Attorney for accused Oklahoma senator says he'll resign
By SEAN MURPHY
Mar. 21, 2017
OKLAHOMA CITY (AP) — A Republican state senator facing felony child prostitution charges after police say he solicited sex from a 17-year-old boy plans to resign from his seat, his attorney said late Monday.
Attorney Ed Blau said he'd recently been retained by Sen. Ralph Shortey and that it was premature to comment on the charges until he had more time to discuss the case with his client.
"Other than the probable cause affidavit that was released publicly, I haven't seen a single police report or talked to a single witness," Blau said.
Blau said he expects a not-guilty plea will be entered on Shortey's behalf when he makes his initial appearance in court later this week.

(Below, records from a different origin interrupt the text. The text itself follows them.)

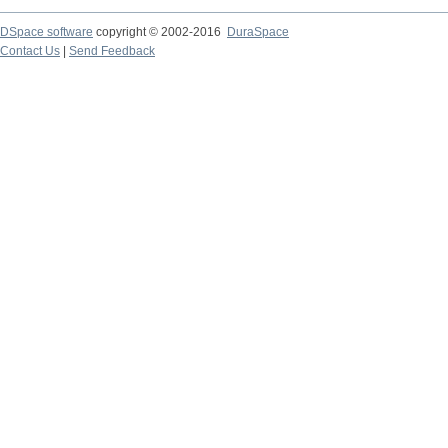
DSpace software
copyright © 2002-2016
DuraSpace
Contact Us
|
Send Feedback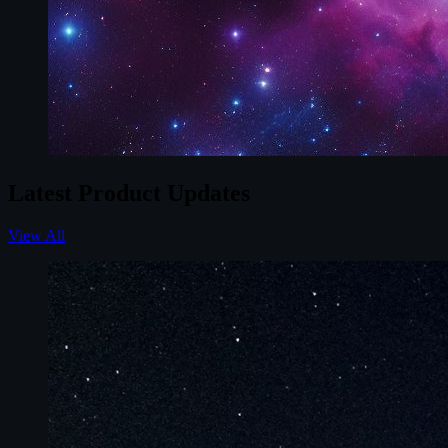
Latest Product Updates
View All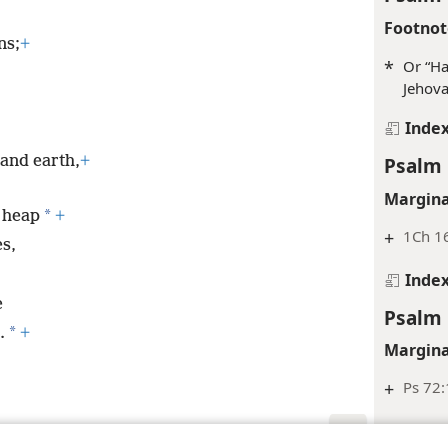
Footnot
ns;
+
*
Or “Ha
Jehova
Inde
Psalm 
and earth,
+
Margina
*
h heap
+
+
1Ch 16
es,
Inde
e
Psalm 
*
.
+
Margina
+
Ps 72:
Inde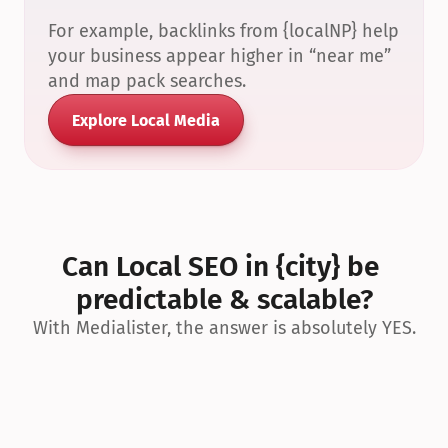
For example, backlinks from {localNP} help 
your business appear higher in “near me” 
and map pack searches.
Explore Local Media
Can Local SEO in {city} be 
predictable & scalable?
With Medialister, the answer is absolutely YES.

The attorney also said Shortey intends to resign by Wednesday evening.
Meanwhile, the FBI and U.S. Secret Service in Oklahoma City both confirmed Monday they have joined the investigation into Shortey.
The FBI conducted a search on Friday of Shortey's Oklahoma City home, FBI spokeswoman Jessica Rice confirmed.

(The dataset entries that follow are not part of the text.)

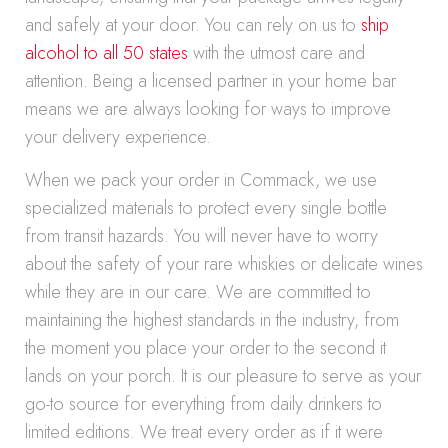
and safely at your door. You can rely on us to
ship
alcohol to all 50 states
with the utmost care and
attention. Being a licensed partner in your home bar
means we are always looking for ways to improve
your delivery experience.
When we pack your order in Commack, we use
specialized materials to protect every single bottle
from transit hazards. You will never have to worry
about the safety of your rare whiskies or delicate wines
while they are in our care. We are committed to
maintaining the highest standards in the industry, from
the moment you place your order to the second it
lands on your porch. It is our pleasure to serve as your
go-to source for everything from daily drinkers to
limited editions. We treat every order as if it were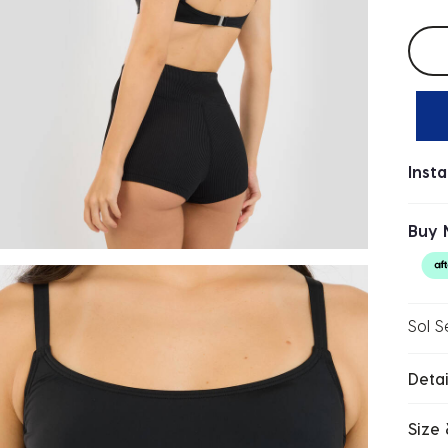
Selec
Inst
Buy 
Sol S
Detai
Size 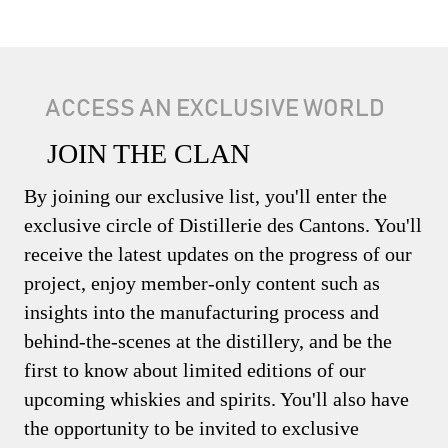
ACCESS AN EXCLUSIVE WORLD
JOIN THE CLAN
By joining our exclusive list, you'll enter the
exclusive circle of Distillerie des Cantons. You'll
receive the latest updates on the progress of our
project, enjoy member-only content such as
insights into the manufacturing process and
behind-the-scenes at the distillery, and be the
first to know about limited editions of our
upcoming whiskies and spirits. You'll also have
the opportunity to be invited to exclusive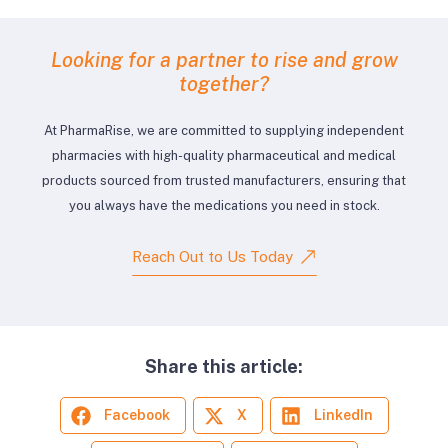
Looking for a partner to rise and grow
together?
At PharmaRise, we are committed to supplying independent
pharmacies with high-quality pharmaceutical and medical
products sourced from trusted manufacturers, ensuring that
you always have the medications you need in stock.
Reach Out to Us Today
Share this article:
Facebook
X
LinkedIn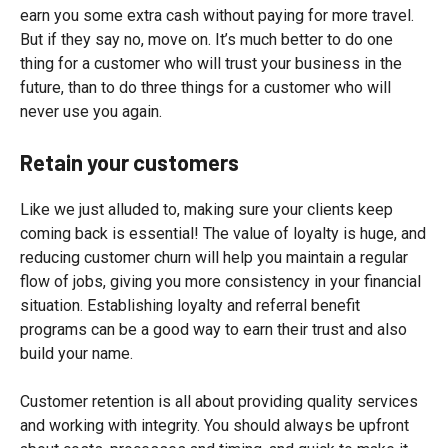
earn you some extra cash without paying for more travel.
But if they say no, move on. It’s much better to do one
thing for a customer who will trust your business in the
future, than to do three things for a customer who will
never use you again.
Retain your customers
Like we just alluded to, making sure your clients keep
coming back is essential! The value of loyalty is huge, and
reducing customer churn will help you maintain a regular
flow of jobs, giving you more consistency in your financial
situation. Establishing loyalty and referral benefit
programs can be a good way to earn their trust and also
build your name.
Customer retention is all about providing quality services
and working with integrity. You should always be upfront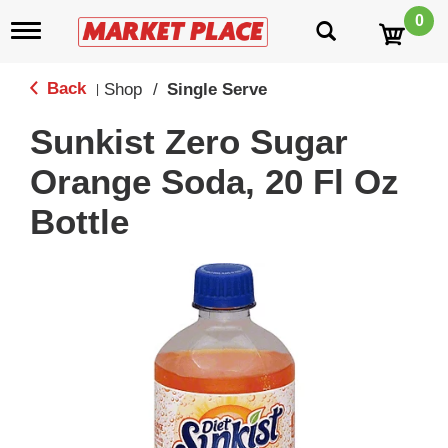
0
T
o
g
g
Back
Shop
/
Single Serve
|
l
e
Sunkist Zero Sugar
n
a
Orange Soda, 20 Fl Oz
v
i
Bottle
g
a
t
i
o
n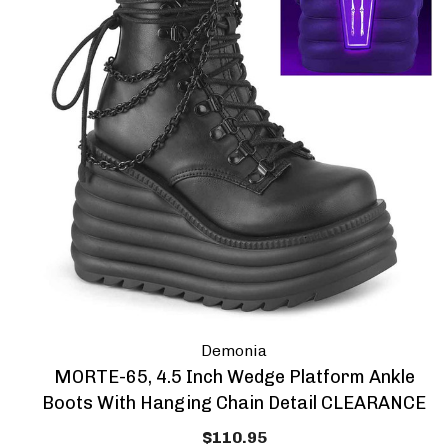
Demonia
MORTE-65, 4.5 Inch Wedge Platform Ankle
Boots With Hanging Chain Detail CLEARANCE
$110.95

"Unfortunately I cannot provide any more details as this is a sensitive ongoing investigation," Rice said.
The U.S. Secret Service also is assisting in the investigation at the request of the Moore Police Department, said Ken Valentine, special agent in charge of the agency's Oklahoma City office.
"Where we have expertise, be it in cyber or electronics, that we can assist them with, then we do," Valentine said.

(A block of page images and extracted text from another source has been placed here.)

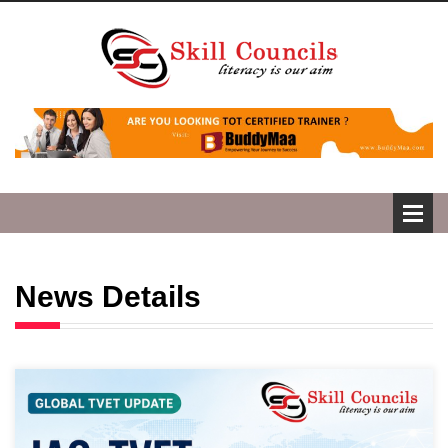
News Details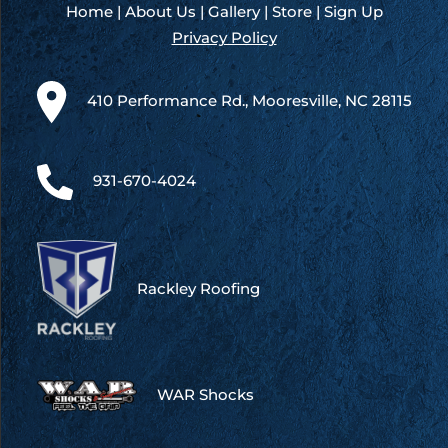
Home
|
About Us
|
Gallery
|
Store
|
Sign Up
Privacy Policy
410 Performance Rd., Mooresville, NC 28115
931-670-4024
Rackley Roofing
WAR Shocks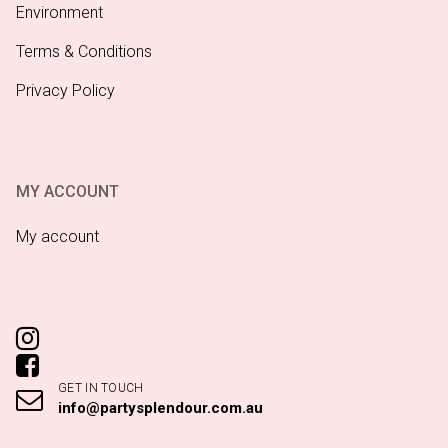
Environment
Terms & Conditions
Privacy Policy
MY ACCOUNT
My account
GET IN TOUCH
info@partysplendour.com.au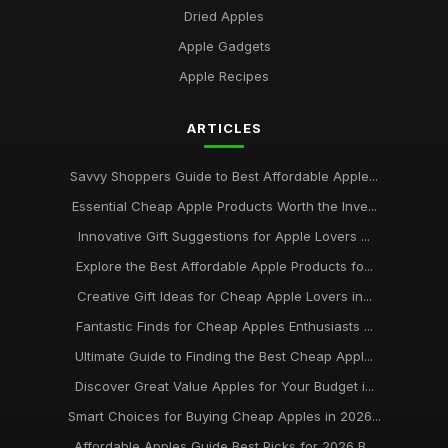
Dried Apples
Apple Gadgets
Apple Recipes
ARTICLES
Savvy Shoppers Guide to Best Affordable Apple...
Essential Cheap Apple Products Worth the Inve...
Innovative Gift Suggestions for Apple Lovers ...
Explore the Best Affordable Apple Products fo...
Creative Gift Ideas for Cheap Apple Lovers in...
Fantastic Finds for Cheap Apples Enthusiasts ...
Ultimate Guide to Finding the Best Cheap Appl...
Discover Great Value Apples for Your Budget i...
Smart Choices for Buying Cheap Apples in 2026...
Affordable Apples Guide Best Picks for 2026 B...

No federal charges have been filed against Shortey.
State prosecutors charged Shortey last week with engaging in child prostitution, transporting a minor for prostitution and engaging in prostitution within 1,000 feet of a church. He was released on a $100,000 bond.
The state Senate last week voted on a resolution to strip Shortey of most of his power, including his ability to serve on Senate committees and author bills. The Senate also took away his office, executive assistant and parking space.
Several Republican leaders have called for Shortey to resign, including Gov. Mary Fallin.
But senators have not voted to expel Shortey, which would take a two-thirds vote, so he will continue to draw his $38,400 annual salary. Shortey also will likely be eligible to collect his state retirement, even if he is convicted of the charges.
Joseph Fox, executive director of the Oklahoma Public Employees Retirement System, said Shortey became vested in the state's retirement system last year after serving six years in the Oklahoma Senate.
Oklahoma law allows for the forfeiture of retirement benefits only if the felony conviction is for bribery, corruption, forgery, perjury or a felony related to campaign finance or the duties of office.
If Shortey contributed the maximum amount to his retirement, he would be eligible to collect $9,216 annually after he turns 60, according to state retirement calculations.